[What is expected]
The records below are to be set down again exactly, with the pictures left out.

────────────────────

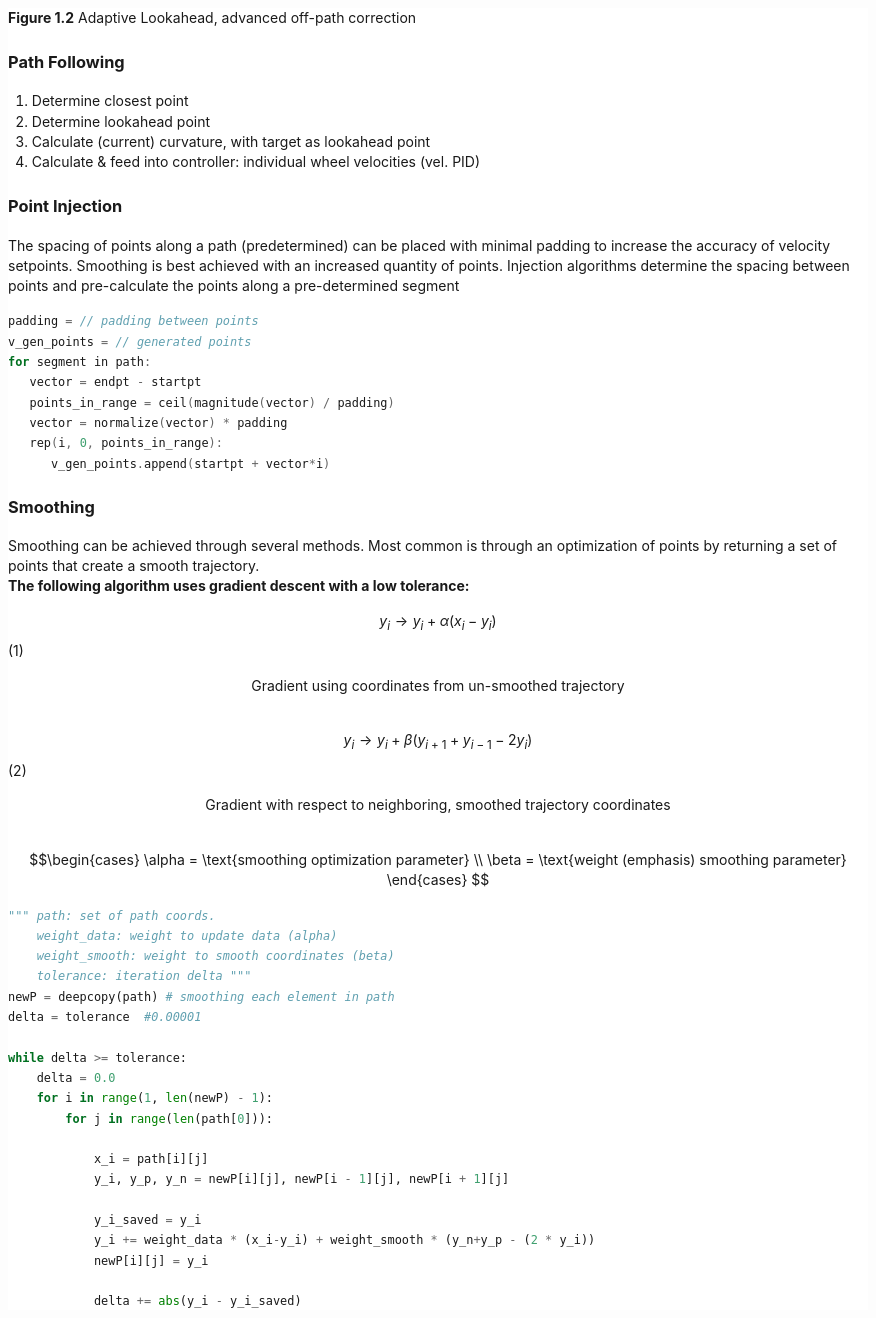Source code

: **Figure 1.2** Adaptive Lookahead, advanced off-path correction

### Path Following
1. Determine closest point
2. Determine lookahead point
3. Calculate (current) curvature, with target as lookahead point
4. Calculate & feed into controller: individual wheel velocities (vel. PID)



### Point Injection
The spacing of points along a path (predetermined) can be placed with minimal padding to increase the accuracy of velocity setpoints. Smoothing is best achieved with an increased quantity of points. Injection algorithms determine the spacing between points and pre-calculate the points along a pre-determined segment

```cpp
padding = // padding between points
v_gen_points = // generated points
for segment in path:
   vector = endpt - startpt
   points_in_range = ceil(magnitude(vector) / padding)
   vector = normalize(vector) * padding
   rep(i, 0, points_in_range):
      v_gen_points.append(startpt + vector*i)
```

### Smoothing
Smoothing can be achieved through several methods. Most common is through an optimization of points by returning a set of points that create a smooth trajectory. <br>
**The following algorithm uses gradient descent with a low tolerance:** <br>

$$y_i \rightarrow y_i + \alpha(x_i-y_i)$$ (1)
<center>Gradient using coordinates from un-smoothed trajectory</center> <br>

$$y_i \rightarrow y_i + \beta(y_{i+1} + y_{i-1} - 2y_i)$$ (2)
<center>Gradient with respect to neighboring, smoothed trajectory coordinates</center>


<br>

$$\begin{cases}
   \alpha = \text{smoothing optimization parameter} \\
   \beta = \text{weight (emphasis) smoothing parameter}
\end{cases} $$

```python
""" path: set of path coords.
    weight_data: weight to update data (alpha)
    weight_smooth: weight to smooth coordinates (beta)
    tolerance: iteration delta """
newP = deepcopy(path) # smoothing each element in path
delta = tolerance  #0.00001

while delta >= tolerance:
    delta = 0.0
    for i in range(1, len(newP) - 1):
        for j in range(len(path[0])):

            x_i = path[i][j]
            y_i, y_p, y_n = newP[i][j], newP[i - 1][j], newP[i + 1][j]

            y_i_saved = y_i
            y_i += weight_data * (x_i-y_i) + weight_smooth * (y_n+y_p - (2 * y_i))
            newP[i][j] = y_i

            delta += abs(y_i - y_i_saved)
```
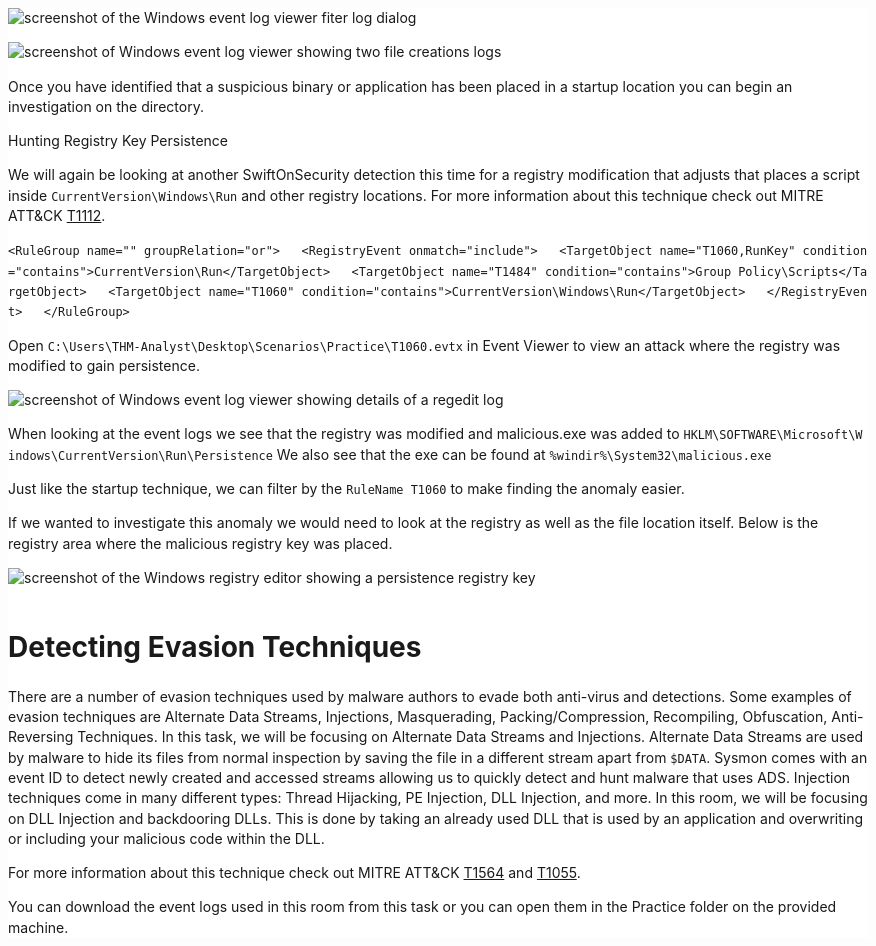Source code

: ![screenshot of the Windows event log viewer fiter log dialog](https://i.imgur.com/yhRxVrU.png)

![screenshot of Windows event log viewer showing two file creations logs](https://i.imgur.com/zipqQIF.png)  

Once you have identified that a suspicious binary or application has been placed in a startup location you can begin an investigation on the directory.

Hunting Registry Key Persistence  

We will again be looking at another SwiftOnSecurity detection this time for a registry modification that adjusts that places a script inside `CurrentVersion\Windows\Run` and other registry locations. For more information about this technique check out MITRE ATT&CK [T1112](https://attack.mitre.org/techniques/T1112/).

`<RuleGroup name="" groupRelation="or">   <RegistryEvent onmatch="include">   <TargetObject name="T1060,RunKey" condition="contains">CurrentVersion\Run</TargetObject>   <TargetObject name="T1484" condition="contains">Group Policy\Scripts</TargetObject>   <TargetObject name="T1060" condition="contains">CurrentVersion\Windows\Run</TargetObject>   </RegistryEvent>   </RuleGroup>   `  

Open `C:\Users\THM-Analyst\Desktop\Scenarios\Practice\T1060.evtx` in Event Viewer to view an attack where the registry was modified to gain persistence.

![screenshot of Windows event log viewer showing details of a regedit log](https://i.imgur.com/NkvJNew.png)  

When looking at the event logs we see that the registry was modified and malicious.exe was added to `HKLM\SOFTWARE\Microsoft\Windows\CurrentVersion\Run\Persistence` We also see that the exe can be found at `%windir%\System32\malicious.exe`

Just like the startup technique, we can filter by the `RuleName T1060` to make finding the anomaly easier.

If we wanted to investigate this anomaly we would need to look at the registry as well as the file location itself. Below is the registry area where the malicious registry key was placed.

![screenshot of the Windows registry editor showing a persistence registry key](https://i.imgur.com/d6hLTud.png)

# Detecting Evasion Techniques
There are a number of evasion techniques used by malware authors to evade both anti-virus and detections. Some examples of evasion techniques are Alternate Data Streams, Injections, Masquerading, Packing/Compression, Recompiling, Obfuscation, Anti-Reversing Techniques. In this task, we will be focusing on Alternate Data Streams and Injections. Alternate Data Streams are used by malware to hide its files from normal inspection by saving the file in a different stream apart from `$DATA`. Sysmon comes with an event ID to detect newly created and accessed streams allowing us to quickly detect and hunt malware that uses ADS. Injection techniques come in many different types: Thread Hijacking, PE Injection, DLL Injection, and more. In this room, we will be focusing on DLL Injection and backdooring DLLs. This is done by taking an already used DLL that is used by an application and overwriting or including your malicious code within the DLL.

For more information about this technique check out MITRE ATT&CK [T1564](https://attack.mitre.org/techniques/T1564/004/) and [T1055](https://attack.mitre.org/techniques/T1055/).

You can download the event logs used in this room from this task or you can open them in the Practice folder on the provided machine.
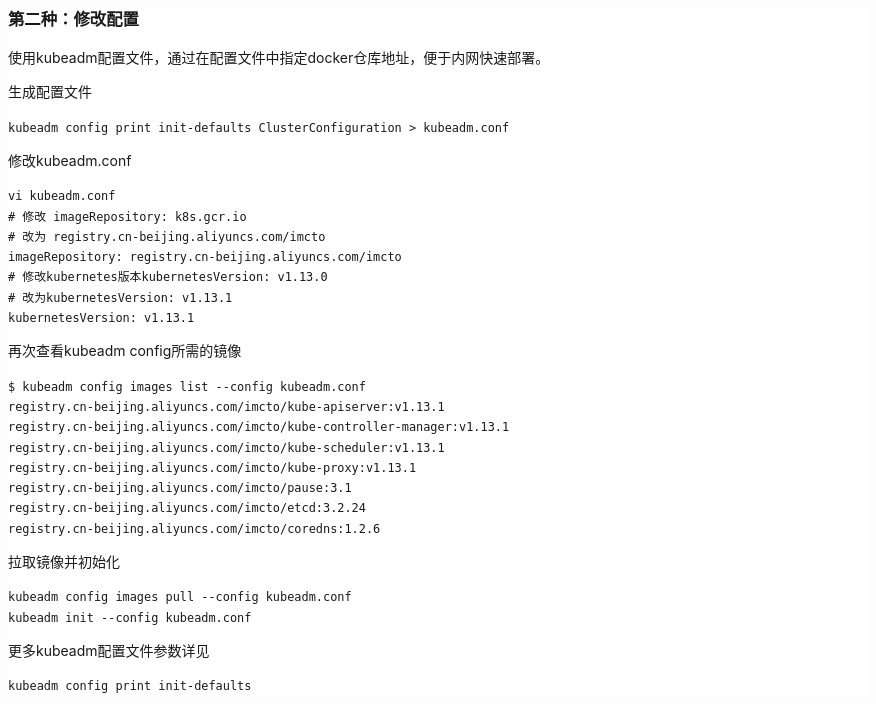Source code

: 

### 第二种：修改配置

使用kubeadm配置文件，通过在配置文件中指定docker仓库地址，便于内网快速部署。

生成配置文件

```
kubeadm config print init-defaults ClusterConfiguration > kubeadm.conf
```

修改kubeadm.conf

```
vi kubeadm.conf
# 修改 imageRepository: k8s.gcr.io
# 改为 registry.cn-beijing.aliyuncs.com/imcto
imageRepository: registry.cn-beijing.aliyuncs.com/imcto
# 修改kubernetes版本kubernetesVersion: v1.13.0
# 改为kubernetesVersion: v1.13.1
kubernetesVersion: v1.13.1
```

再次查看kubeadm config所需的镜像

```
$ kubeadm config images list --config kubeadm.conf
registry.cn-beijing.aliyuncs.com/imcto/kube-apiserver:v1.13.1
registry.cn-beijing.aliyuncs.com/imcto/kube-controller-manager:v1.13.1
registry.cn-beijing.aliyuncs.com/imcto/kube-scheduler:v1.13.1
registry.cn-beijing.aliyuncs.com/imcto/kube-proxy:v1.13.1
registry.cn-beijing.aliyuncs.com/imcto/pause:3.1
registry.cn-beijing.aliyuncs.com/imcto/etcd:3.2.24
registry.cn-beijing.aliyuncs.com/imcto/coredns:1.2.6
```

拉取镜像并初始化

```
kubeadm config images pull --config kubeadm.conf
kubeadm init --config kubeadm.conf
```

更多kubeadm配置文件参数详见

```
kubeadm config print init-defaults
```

────────────────────

[Output for this task]
Source code

: **Figure 1.2** Adaptive Lookahead, advanced off-path correction

### Path Following
1. Determine closest point
2. Determine lookahead point
3. Calculate (current) curvature, with target as lookahead point
4. Calculate & feed into controller: individual wheel velocities (vel. PID)



### Point Injection
The spacing of points along a path (predetermined) can be placed with minimal padding to increase the accuracy of velocity setpoints. Smoothing is best achieved with an increased quantity of points. Injection algorithms determine the spacing between points and pre-calculate the points along a pre-determined segment

```cpp
padding = // padding between points
v_gen_points = // generated points
for segment in path:
   vector = endpt - startpt
   points_in_range = ceil(magnitude(vector) / padding)
   vector = normalize(vector) * padding
   rep(i, 0, points_in_range):
      v_gen_points.append(startpt + vector*i)
```

### Smoothing
Smoothing can be achieved through several methods. Most common is through an optimization of points by returning a set of points that create a smooth trajectory. <br>
**The following algorithm uses gradient descent with a low tolerance:** <br>

$$y_i \rightarrow y_i + \alpha(x_i-y_i)$$ (1)
<center>Gradient using coordinates from un-smoothed trajectory</center> <br>

$$y_i \rightarrow y_i + \beta(y_{i+1} + y_{i-1} - 2y_i)$$ (2)
<center>Gradient with respect to neighboring, smoothed trajectory coordinates</center>


<br>

$$\begin{cases}
   \alpha = \text{smoothing optimization parameter} \\
   \beta = \text{weight (emphasis) smoothing parameter}
\end{cases} $$

```python
""" path: set of path coords.
    weight_data: weight to update data (alpha)
    weight_smooth: weight to smooth coordinates (beta)
    tolerance: iteration delta """
newP = deepcopy(path) # smoothing each element in path
delta = tolerance  #0.00001

while delta >= tolerance:
    delta = 0.0
    for i in range(1, len(newP) - 1):
        for j in range(len(path[0])):

            x_i = path[i][j]
            y_i, y_p, y_n = newP[i][j], newP[i - 1][j], newP[i + 1][j]

            y_i_saved = y_i
            y_i += weight_data * (x_i-y_i) + weight_smooth * (y_n+y_p - (2 * y_i))
            newP[i][j] = y_i

            delta += abs(y_i - y_i_saved)
```
Source code

: ![screenshot of the Windows event log viewer fiter log dialog](https://i.imgur.com/yhRxVrU.png)

![screenshot of Windows event log viewer showing two file creations logs](https://i.imgur.com/zipqQIF.png)  

Once you have identified that a suspicious binary or application has been placed in a startup location you can begin an investigation on the directory.

Hunting Registry Key Persistence  

We will again be looking at another SwiftOnSecurity detection this time for a registry modification that adjusts that places a script inside `CurrentVersion\Windows\Run` and other registry locations. For more information about this technique check out MITRE ATT&CK [T1112](https://attack.mitre.org/techniques/T1112/).

`<RuleGroup name="" groupRelation="or">   <RegistryEvent onmatch="include">   <TargetObject name="T1060,RunKey" condition="contains">CurrentVersion\Run</TargetObject>   <TargetObject name="T1484" condition="contains">Group Policy\Scripts</TargetObject>   <TargetObject name="T1060" condition="contains">CurrentVersion\Windows\Run</TargetObject>   </RegistryEvent>   </RuleGroup>   `  

Open `C:\Users\THM-Analyst\Desktop\Scenarios\Practice\T1060.evtx` in Event Viewer to view an attack where the registry was modified to gain persistence.

![screenshot of Windows event log viewer showing details of a regedit log](https://i.imgur.com/NkvJNew.png)  

When looking at the event logs we see that the registry was modified and malicious.exe was added to `HKLM\SOFTWARE\Microsoft\Windows\CurrentVersion\Run\Persistence` We also see that the exe can be found at `%windir%\System32\malicious.exe`

Just like the startup technique, we can filter by the `RuleName T1060` to make finding the anomaly easier.

If we wanted to investigate this anomaly we would need to look at the registry as well as the file location itself. Below is the registry area where the malicious registry key was placed.

![screenshot of the Windows registry editor showing a persistence registry key](https://i.imgur.com/d6hLTud.png)

# Detecting Evasion Techniques
There are a number of evasion techniques used by malware authors to evade both anti-virus and detections. Some examples of evasion techniques are Alternate Data Streams, Injections, Masquerading, Packing/Compression, Recompiling, Obfuscation, Anti-Reversing Techniques. In this task, we will be focusing on Alternate Data Streams and Injections. Alternate Data Streams are used by malware to hide its files from normal inspection by saving the file in a different stream apart from `$DATA`. Sysmon comes with an event ID to detect newly created and accessed streams allowing us to quickly detect and hunt malware that uses ADS. Injection techniques come in many different types: Thread Hijacking, PE Injection, DLL Injection, and more. In this room, we will be focusing on DLL Injection and backdooring DLLs. This is done by taking an already used DLL that is used by an application and overwriting or including your malicious code within the DLL.

For more information about this technique check out MITRE ATT&CK [T1564](https://attack.mitre.org/techniques/T1564/004/) and [T1055](https://attack.mitre.org/techniques/T1055/).

You can download the event logs used in this room from this task or you can open them in the Practice folder on the provided machine.
Source code

: 

### 第二种：修改配置

使用kubeadm配置文件，通过在配置文件中指定docker仓库地址，便于内网快速部署。

生成配置文件

```
kubeadm config print init-defaults ClusterConfiguration > kubeadm.conf
```

修改kubeadm.conf

```
vi kubeadm.conf
# 修改 imageRepository: k8s.gcr.io
# 改为 registry.cn-beijing.aliyuncs.com/imcto
imageRepository: registry.cn-beijing.aliyuncs.com/imcto
# 修改kubernetes版本kubernetesVersion: v1.13.0
# 改为kubernetesVersion: v1.13.1
kubernetesVersion: v1.13.1
```

再次查看kubeadm config所需的镜像

```
$ kubeadm config images list --config kubeadm.conf
registry.cn-beijing.aliyuncs.com/imcto/kube-apiserver:v1.13.1
registry.cn-beijing.aliyuncs.com/imcto/kube-controller-manager:v1.13.1
registry.cn-beijing.aliyuncs.com/imcto/kube-scheduler:v1.13.1
registry.cn-beijing.aliyuncs.com/imcto/kube-proxy:v1.13.1
registry.cn-beijing.aliyuncs.com/imcto/pause:3.1
registry.cn-beijing.aliyuncs.com/imcto/etcd:3.2.24
registry.cn-beijing.aliyuncs.com/imcto/coredns:1.2.6
```

拉取镜像并初始化

```
kubeadm config images pull --config kubeadm.conf
kubeadm init --config kubeadm.conf
```

更多kubeadm配置文件参数详见

```
kubeadm config print init-defaults
```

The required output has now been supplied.